Who? Richard Crossman MP (now dead) brings together confessionals from across the international socialist landscape: Arthur Koestler [Germany], Ignazio Silone [Italy], Louis Fischer [USA], Andre Gide [France], Sir Stephen Spender [UK] and Richard Wright [USA] – a merry bunch.
What? A compilation of testimonal essays from literary folk who once loved Communism, and then didn’t. A few of lads changed their minds after visiting the Soviet Union in the 1930s, which is probably fair.
When? Compiled in 1949. The copy in front of me is older than most grandparents.
How? The essays, lucid to the point of depression, are separated into two categories: ‘The Initiates’ and the ‘Worshippers From Afar’, that is (as far as I can remember), those who joined the Party proper and those who didn’t bother.

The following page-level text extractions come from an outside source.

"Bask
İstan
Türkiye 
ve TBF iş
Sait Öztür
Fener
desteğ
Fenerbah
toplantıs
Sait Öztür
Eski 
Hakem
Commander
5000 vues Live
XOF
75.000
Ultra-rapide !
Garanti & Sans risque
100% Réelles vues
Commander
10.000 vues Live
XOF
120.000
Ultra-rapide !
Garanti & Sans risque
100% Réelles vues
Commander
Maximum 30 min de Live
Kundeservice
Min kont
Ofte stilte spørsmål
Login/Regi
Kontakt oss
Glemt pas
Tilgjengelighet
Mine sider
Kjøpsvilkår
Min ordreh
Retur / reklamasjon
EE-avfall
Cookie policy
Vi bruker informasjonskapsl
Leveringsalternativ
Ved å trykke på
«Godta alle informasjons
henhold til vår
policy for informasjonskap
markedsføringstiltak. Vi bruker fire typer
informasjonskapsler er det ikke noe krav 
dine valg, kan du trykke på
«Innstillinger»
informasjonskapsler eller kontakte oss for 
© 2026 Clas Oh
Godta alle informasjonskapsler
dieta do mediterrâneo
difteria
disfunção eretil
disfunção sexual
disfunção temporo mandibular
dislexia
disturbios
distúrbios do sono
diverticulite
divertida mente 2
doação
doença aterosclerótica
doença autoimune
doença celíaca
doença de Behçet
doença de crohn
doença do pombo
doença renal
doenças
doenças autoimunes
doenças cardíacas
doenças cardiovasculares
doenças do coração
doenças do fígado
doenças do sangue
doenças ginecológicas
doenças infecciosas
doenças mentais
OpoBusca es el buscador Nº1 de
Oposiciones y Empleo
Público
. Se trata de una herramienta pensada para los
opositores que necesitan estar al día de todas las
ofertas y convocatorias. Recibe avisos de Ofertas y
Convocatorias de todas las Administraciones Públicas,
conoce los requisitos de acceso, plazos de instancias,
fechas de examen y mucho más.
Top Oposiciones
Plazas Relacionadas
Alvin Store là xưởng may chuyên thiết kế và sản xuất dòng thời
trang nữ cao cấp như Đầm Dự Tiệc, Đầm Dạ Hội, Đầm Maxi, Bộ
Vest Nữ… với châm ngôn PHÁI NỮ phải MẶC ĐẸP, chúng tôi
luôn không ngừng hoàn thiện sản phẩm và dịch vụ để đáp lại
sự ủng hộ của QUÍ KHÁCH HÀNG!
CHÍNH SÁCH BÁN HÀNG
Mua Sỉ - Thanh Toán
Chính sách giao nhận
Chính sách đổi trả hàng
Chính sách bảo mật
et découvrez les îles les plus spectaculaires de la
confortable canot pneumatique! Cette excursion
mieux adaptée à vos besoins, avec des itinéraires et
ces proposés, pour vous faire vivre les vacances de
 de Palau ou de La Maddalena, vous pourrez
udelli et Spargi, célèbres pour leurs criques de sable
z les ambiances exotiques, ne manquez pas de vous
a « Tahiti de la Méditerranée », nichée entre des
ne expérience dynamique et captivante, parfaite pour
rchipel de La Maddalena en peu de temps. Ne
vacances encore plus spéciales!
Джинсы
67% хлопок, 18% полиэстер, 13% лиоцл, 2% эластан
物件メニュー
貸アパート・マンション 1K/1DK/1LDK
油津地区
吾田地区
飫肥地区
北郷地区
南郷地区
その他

Why? As a study of Communism as a political concept, the title is misleading in its level of usefulness. Rather than confront any flaws in the core tenets of the idea, most of the contributors explain their falling away from the herd in terms of their alienation with the Party itself. Their disillusionment is sourced almost completely in the international Communist movement’s refusal to admit basic truths, including the truths about its own destructive capabilities. Only Stephen Spender lends a few paragraphs to the anti-individual nature of Communism itself, and even he fell out with the Party on social grounds. The essays then are more a reflection on how the international movement failed to assimilate with the USSR, and consequently failed to achieve normative, non-repressive consistency within itself. The failure of the Party however is far from singular. In that sense, the god of the planned cultural economy has, for better or worse, failed.
The God That Failed, though long out of print, can be hunted down as a Hamish Hamilton hardback.